Car dans le même temps, le DDT a aussi éradiqué notre connaissance des punaises, que chacun savait reconnaître et contrôler avant-guerre, faisant des boomers et de leurs enfants de piètres entomologistes (on ne compte pas ces jours-ci les vidéos d’insectes en tout genre pris pour des punaises dans le RER) et des hôtes vulnérables et naïfs.
On ne comprend pas encore totalement encore le rebond actuel. Celui-ci s’explique sans doute en partie par l’arrêt de l’utilisation du DDT dans les années 70, du fait de sa toxicité pour l’humain et l’environnement, ainsi que la résistance croissante des punaises de lit. Mais peut-être aussi par l’explosion des flux touristiques de l’ère Airbnb ou le réchauffement climatique, ces insectes trouvant bien confortables les degrés supplémentaires.

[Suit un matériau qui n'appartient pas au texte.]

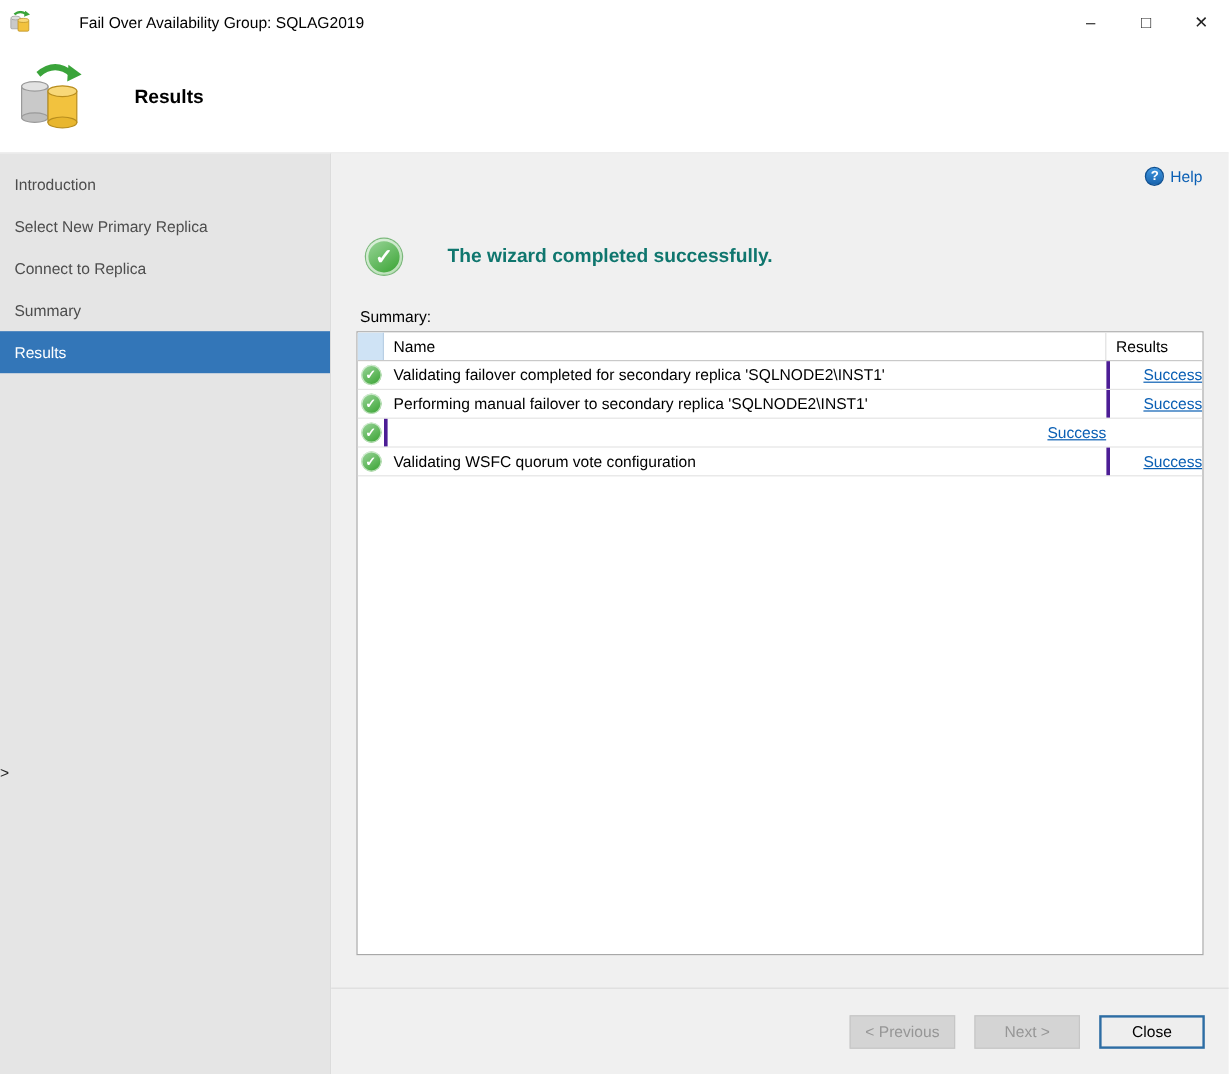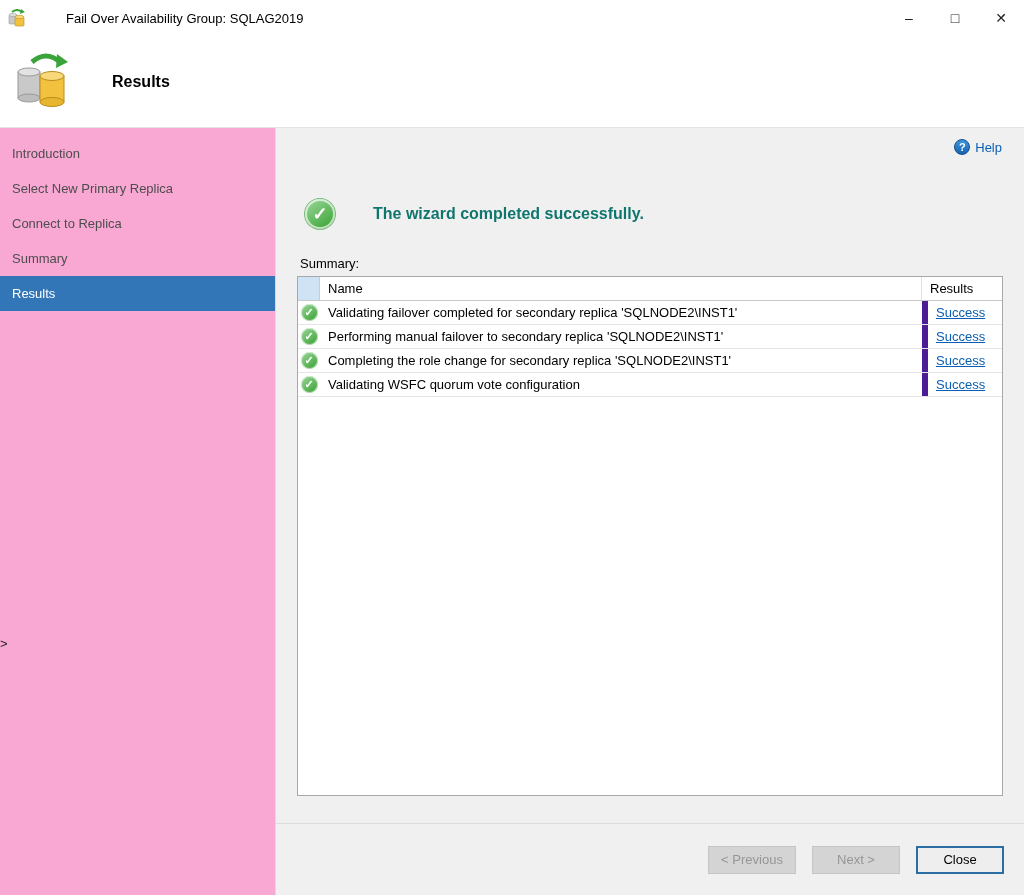--- a/index.html
+++ b/index.html
@@ -49,7 +49,7 @@
 
   .sidebar {
     width: 276px;
-    background: #f9a8d4;
+    background: #e5e5e5;
     border-right: 1px solid #dcdcdc;
     padding-top: 8px;
     flex: 0 0 auto;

Et où étaient passées les punaises, avant de revenir nous hanter ? A l’Est, disent les uns, accusant la chute du rideau de fer. En Amérique, selon les généticiens, avant d’être réintroduites en Europe ces dernières années, l’épidémie new-yorkaise du début des années 2000 précédant la nôtre. Ou encore, ce sont peut-être les poulets d’élevage (34 milliards sur Terre tout de même), largement infestés aux Etats-Unis par la punaise de lit humaine, qui leur auraient servi de refuge pendant les trente glorieuses de l’éradication.